__GOAL OF THE EXERCISE__. Among the entries below, extract exactly the lines that run from the one with "X28829815Y-16912737D01*" through the one with "X35080494Y-17097463D01*", both ends included.

__MATERIAL TO PROCESS__.
%%
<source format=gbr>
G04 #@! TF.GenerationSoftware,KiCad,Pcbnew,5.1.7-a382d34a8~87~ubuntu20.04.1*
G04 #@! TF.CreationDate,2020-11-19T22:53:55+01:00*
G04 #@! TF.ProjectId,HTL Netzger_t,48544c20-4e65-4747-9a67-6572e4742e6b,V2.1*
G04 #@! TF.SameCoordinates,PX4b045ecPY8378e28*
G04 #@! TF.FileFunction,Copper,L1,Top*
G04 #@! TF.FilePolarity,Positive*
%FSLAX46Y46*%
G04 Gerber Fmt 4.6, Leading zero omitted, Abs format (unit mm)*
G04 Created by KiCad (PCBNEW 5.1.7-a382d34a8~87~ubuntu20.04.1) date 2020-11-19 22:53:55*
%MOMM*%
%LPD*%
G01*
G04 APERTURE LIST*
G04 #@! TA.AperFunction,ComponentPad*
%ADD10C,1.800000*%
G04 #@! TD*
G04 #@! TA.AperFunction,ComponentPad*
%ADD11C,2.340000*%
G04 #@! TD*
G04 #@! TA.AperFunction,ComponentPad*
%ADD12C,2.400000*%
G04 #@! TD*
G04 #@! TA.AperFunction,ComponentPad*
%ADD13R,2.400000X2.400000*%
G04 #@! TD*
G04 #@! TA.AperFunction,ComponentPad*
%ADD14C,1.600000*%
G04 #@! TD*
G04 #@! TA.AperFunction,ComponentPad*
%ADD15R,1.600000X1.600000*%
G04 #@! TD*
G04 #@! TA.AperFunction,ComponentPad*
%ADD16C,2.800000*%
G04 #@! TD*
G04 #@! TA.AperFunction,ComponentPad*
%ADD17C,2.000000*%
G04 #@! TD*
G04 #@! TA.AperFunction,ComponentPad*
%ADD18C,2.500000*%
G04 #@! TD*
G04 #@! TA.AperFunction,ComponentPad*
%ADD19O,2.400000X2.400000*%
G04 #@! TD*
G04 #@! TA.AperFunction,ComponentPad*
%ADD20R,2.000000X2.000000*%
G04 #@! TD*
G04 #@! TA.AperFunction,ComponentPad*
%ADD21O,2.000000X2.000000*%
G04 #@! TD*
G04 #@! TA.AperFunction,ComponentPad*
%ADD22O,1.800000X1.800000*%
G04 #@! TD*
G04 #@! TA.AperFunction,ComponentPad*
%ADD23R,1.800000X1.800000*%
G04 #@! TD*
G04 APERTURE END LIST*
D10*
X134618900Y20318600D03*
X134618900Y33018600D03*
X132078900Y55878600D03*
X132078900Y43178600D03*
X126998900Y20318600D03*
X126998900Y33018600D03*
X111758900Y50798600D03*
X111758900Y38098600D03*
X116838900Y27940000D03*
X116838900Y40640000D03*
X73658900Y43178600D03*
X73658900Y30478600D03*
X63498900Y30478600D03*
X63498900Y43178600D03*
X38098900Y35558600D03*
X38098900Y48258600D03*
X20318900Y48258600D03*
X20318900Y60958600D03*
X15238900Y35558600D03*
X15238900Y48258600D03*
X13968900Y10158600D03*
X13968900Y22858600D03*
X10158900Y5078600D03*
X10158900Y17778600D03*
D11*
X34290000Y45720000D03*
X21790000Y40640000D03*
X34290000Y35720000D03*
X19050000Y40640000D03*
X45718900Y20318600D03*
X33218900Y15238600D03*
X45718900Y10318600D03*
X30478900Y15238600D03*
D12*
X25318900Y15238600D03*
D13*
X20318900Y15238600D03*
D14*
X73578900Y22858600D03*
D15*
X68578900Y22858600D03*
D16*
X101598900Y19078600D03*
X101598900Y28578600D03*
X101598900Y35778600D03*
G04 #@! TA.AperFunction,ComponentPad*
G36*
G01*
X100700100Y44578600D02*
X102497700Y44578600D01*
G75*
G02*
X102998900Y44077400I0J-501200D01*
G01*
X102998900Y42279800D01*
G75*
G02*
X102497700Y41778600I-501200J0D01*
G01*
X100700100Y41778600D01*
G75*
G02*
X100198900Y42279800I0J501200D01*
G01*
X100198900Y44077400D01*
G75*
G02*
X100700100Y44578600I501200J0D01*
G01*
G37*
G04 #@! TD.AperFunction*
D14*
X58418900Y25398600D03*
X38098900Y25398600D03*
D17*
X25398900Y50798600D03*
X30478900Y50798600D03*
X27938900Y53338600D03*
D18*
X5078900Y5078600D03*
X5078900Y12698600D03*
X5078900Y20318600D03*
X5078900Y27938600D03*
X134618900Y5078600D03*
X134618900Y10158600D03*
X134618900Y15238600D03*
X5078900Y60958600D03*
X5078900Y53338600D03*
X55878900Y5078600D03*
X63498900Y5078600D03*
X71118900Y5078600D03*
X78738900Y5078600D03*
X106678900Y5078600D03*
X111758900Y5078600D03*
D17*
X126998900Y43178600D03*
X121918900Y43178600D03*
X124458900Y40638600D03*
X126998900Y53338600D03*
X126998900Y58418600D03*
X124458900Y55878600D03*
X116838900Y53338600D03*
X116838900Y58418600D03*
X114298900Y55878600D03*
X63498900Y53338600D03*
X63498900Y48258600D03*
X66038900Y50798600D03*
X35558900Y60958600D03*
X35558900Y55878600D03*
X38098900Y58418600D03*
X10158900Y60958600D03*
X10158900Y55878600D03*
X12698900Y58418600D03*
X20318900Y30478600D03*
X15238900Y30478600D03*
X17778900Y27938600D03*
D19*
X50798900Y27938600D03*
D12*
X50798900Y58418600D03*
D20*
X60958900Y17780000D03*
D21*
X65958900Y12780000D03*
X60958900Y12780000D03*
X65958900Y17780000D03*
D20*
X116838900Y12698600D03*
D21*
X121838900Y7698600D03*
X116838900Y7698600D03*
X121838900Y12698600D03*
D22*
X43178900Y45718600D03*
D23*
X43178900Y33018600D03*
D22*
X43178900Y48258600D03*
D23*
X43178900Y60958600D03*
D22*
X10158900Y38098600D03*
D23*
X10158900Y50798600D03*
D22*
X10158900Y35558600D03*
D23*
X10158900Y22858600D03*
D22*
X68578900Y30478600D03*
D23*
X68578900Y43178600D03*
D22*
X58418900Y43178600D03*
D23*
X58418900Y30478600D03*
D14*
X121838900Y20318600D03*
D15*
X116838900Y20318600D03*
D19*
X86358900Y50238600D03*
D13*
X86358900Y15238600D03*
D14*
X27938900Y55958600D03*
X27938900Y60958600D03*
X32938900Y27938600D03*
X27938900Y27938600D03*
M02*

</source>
%%
%%
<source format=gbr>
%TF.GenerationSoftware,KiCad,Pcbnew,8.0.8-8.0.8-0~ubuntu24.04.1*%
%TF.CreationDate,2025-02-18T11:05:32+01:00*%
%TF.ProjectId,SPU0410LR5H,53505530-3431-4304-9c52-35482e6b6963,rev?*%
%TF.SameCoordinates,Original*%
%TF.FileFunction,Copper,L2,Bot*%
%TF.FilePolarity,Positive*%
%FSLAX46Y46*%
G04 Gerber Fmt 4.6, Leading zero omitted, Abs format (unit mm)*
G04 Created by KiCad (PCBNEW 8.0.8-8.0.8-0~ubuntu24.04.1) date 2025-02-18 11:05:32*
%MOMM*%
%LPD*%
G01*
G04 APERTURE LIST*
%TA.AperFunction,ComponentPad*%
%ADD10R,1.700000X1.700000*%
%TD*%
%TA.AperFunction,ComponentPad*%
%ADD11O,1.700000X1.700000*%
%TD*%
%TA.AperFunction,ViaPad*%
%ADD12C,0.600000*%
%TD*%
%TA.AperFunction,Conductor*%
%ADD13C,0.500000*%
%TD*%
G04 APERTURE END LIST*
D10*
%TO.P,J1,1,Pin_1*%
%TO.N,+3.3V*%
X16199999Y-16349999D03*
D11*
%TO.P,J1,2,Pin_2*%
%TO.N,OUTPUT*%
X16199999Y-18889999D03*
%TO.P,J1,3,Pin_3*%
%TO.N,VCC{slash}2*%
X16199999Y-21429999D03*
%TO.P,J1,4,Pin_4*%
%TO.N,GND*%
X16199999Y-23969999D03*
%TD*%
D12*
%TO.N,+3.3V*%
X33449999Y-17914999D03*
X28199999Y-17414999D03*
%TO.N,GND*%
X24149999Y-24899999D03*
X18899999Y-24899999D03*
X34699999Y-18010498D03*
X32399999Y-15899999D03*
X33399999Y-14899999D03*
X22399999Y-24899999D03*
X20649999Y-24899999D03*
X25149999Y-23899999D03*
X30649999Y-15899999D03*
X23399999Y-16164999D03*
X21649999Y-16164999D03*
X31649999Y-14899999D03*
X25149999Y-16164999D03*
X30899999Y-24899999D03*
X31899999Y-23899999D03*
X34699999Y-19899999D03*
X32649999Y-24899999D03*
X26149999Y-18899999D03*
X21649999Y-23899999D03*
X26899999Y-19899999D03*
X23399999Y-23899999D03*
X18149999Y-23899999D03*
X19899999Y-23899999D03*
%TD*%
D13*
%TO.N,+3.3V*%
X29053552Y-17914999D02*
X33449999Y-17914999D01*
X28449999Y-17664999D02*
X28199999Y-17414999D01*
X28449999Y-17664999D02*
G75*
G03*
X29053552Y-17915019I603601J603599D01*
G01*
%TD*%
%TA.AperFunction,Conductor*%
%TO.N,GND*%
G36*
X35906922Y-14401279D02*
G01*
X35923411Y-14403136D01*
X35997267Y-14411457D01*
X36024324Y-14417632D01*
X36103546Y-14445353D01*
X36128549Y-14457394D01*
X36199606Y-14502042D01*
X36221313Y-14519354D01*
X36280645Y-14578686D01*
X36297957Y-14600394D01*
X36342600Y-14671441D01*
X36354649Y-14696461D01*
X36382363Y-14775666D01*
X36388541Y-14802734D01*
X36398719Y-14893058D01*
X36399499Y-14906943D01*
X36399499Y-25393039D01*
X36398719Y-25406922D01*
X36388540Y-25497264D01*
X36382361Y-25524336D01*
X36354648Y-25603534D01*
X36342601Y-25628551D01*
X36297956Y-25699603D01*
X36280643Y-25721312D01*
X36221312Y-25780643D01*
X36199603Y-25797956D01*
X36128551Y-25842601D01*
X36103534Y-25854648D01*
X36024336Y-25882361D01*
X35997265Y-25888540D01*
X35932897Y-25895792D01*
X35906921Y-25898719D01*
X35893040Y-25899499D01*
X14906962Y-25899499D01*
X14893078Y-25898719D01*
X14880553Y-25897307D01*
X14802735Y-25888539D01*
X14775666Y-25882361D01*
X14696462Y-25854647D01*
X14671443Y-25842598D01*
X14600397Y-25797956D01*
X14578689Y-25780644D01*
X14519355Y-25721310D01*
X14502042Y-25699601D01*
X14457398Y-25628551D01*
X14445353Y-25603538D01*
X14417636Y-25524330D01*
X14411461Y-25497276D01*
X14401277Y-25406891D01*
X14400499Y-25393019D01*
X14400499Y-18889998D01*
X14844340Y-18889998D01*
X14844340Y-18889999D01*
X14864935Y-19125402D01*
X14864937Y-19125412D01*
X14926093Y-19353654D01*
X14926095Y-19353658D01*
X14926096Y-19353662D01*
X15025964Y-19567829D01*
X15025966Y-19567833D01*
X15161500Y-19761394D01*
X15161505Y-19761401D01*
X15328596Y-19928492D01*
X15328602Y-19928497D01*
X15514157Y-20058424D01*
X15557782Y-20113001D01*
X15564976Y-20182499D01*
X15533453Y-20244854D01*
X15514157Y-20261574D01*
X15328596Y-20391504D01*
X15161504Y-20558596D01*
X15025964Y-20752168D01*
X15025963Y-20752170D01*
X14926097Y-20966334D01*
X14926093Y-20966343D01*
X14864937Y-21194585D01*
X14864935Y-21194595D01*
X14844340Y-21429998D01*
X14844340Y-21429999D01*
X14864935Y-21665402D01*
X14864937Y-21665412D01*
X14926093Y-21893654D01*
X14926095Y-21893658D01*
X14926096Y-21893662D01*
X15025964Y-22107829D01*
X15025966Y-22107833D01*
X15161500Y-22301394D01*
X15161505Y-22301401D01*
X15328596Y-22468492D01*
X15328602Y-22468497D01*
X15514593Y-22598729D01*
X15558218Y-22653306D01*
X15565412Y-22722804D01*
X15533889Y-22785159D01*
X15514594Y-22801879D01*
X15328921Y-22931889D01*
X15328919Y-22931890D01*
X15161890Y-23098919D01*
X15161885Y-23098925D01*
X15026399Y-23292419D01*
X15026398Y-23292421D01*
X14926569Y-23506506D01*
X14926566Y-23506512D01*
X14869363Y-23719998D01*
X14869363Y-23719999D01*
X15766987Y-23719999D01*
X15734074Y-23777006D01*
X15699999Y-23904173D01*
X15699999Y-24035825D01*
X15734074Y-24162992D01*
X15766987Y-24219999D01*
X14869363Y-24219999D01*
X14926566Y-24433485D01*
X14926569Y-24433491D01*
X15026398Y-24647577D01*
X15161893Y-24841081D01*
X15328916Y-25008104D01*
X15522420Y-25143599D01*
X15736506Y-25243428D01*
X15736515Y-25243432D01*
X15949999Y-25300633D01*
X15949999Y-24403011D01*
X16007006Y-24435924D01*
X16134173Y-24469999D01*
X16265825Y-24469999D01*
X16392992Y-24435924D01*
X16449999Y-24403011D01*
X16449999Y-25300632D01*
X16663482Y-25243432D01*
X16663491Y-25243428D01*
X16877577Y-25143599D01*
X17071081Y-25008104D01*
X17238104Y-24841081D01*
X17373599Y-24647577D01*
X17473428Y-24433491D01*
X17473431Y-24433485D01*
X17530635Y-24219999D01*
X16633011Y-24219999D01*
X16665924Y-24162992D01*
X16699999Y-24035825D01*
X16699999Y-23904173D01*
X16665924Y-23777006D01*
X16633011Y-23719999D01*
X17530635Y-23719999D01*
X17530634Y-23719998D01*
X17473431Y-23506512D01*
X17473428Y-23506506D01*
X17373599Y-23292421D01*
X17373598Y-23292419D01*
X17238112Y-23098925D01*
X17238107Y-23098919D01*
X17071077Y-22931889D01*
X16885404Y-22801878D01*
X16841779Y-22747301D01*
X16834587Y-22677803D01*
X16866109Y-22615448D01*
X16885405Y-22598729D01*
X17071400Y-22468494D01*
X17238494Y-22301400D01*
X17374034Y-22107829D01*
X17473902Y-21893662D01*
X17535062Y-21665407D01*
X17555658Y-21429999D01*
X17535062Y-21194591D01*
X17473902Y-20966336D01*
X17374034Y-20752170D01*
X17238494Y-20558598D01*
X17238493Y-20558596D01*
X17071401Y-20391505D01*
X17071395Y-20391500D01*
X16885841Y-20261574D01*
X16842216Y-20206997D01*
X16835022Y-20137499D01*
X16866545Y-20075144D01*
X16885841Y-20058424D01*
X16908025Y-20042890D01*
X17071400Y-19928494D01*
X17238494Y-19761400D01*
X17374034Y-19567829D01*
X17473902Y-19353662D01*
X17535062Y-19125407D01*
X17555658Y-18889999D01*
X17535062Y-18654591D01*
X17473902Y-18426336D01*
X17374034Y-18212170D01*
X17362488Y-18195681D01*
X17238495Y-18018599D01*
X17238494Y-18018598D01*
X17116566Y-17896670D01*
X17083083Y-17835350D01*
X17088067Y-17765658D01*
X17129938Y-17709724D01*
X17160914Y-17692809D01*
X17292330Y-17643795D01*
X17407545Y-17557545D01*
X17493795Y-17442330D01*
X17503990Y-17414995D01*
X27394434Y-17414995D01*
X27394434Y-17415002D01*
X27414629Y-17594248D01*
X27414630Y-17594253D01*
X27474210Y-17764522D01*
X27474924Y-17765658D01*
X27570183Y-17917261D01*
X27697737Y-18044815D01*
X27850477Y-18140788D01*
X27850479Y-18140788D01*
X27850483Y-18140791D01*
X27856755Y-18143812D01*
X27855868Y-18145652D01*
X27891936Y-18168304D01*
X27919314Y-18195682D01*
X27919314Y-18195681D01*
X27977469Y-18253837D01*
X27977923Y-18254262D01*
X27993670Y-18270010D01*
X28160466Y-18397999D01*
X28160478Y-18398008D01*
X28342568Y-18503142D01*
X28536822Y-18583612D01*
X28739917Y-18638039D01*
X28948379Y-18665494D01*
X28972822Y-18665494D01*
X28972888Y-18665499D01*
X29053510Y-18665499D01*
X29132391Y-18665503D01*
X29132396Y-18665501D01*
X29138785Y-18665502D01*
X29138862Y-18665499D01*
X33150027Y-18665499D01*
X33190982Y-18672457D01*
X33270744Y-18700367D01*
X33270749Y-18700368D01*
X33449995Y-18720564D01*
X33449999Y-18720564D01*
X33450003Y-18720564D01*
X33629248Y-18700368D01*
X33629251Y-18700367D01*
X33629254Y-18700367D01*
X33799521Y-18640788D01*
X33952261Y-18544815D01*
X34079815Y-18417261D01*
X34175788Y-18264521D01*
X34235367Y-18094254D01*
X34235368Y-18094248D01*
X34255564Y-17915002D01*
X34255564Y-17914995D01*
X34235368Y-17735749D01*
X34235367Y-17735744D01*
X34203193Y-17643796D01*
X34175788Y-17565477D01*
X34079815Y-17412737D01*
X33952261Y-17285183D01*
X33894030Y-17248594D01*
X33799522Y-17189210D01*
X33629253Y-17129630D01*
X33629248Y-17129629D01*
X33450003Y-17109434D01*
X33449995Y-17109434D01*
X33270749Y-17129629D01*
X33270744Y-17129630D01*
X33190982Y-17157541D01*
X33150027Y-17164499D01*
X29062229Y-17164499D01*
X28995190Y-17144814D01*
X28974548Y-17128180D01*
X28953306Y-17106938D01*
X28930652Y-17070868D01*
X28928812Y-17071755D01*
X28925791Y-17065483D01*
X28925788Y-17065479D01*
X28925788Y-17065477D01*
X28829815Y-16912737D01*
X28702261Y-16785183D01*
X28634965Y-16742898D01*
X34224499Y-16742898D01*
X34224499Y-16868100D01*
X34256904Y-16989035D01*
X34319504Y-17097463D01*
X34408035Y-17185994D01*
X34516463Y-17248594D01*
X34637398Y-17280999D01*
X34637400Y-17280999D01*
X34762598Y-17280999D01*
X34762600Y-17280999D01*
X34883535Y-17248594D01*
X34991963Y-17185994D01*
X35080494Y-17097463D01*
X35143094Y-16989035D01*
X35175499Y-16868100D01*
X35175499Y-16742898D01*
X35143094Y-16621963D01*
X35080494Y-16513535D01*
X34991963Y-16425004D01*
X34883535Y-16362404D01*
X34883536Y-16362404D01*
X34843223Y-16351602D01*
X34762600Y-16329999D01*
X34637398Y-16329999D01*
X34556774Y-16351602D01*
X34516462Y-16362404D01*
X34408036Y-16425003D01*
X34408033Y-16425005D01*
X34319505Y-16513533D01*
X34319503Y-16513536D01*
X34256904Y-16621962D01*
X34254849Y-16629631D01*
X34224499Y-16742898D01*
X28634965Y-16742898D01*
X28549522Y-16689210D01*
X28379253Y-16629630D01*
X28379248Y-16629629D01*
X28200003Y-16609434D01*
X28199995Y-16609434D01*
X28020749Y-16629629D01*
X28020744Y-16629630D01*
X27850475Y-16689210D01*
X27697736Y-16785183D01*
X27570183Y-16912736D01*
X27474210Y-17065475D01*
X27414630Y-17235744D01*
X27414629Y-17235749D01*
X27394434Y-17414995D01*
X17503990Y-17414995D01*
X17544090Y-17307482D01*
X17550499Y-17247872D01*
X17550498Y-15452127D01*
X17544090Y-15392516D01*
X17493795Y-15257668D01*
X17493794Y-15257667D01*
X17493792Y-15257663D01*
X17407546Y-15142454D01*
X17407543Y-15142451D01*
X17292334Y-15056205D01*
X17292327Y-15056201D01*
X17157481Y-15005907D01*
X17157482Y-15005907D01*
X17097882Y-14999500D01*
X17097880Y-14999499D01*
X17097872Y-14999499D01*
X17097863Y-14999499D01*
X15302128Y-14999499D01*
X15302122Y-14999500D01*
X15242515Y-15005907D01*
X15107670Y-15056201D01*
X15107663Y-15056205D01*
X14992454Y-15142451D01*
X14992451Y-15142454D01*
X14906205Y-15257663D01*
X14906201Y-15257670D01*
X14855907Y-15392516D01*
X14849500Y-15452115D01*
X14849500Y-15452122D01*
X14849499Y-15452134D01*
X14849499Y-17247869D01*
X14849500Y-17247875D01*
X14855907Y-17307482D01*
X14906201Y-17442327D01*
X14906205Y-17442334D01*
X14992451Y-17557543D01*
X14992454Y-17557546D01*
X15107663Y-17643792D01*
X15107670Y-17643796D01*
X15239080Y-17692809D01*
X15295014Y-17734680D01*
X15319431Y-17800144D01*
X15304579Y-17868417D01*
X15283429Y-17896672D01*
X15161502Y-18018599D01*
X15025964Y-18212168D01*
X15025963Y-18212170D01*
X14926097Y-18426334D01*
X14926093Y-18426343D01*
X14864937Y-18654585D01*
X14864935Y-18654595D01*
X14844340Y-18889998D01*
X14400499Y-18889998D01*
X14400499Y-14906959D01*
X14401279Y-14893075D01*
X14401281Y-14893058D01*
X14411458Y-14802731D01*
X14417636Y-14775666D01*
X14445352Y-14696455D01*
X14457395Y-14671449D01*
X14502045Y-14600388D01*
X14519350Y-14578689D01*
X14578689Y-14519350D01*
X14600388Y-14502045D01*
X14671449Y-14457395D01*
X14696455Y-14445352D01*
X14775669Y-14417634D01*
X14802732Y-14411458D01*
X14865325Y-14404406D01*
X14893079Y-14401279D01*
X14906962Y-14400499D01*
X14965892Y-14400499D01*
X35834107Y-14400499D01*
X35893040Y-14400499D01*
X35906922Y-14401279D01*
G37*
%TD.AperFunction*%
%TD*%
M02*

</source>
%%
__ANSWER TO THE EXERCISE__.
X28829815Y-16912737D01*
X28702261Y-16785183D01*
X28634965Y-16742898D01*
X34224499Y-16742898D01*
X34224499Y-16868100D01*
X34256904Y-16989035D01*
X34319504Y-17097463D01*
X34408035Y-17185994D01*
X34516463Y-17248594D01*
X34637398Y-17280999D01*
X34637400Y-17280999D01*
X34762598Y-17280999D01*
X34762600Y-17280999D01*
X34883535Y-17248594D01*
X34991963Y-17185994D01*
X35080494Y-17097463D01*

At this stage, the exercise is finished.